Earning carbon credits is based on showing how changes in practice lower greenhouse gas emission.

“The value we bring is the majority of our customers will be on the variable rate technology component, so that is the Cadillac version of the NERP protocol, so that will (be the) heavy field centric data component,” he said.

Erhardt said Capital Power wanted a partner that could guarantee the quality of data collected from farmers.

“We collect all the data each year and submit that data to the government and it has to be verified by a third party. The government can always go back and audit those, and if they’re audited and found and the auditor believes that data has been recorded inaccurately, then those tonnes are clawed back. That creates issues for us if we have already retired them against one of our projects,” she said.

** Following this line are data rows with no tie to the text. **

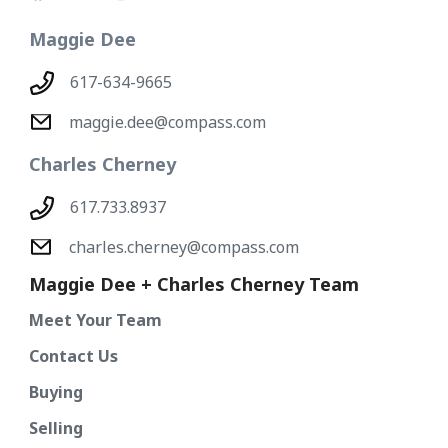
Maggie Dee
617-634-9665
maggie.dee@compass.com
Charles Cherney
617.733.8937
charles.cherney@compass.com
Maggie Dee + Charles Cherney Team
Meet Your Team
Contact Us
Buying
Selling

“The reason why Farmers Edge is such an excellent project is because it has such high-quality data.… That is why we saw this as a shining star amongst all the other aggregators.”

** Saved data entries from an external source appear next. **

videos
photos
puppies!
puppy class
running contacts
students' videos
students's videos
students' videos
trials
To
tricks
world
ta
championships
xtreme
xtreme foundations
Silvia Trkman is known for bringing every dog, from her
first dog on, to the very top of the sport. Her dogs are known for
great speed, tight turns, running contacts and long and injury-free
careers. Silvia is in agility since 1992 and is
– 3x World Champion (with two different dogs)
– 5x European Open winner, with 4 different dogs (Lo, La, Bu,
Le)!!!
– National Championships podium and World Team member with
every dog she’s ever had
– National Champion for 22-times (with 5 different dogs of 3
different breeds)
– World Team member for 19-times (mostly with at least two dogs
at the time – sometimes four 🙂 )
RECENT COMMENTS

Barnes said the new Alberta government program would use a higher level of technology to gather and verify the farming practices than the earlier conservation tillage carbon offset program.

“What happened a lot with the tillage offsets was a lack of transparency, and a lack of quality information was a real concern, whether they were real or not,” he said.

Tom Goddard, a senior policy adviser with Alberta Agriculture, said rules have changed since the carbon offset program began in 2007 to ensure more accurate data collection.

“I wouldn’t call it a problem,” he said.

“Some aggregators may have had problems with getting the right data together. Admittedly since 2007, the requirement for data has increased. You need to prove everything you do.”

The nitrous oxide protocol must have historical field data with annual crop and farm records that show where nitrogen fertilizer management has occurred.

The amount of data collection and verification that is required to claim carbon offsets means few farmers are willing or able to spend the time collecting and verifying all the field data, said Barnes.

“If the grower has to do a whole bunch of work around this, he’s just not going to do it,” said Barnes, whose company manages four million acres of farmland.

“He doesn’t have time. Our strategy is to make this all very passive and very convenient.”

Barnes said farmers who sign specific contracts with Farmers Edge will receive a reduction in their farm acreage management bill in exchange for the data and carbon offsets that are collected.

“The grower signs the carbon over to Farmers Edge, who take the data and take the risk, aggregate it and reduce farmers’ cost from $8 per acre to $4 per acre.”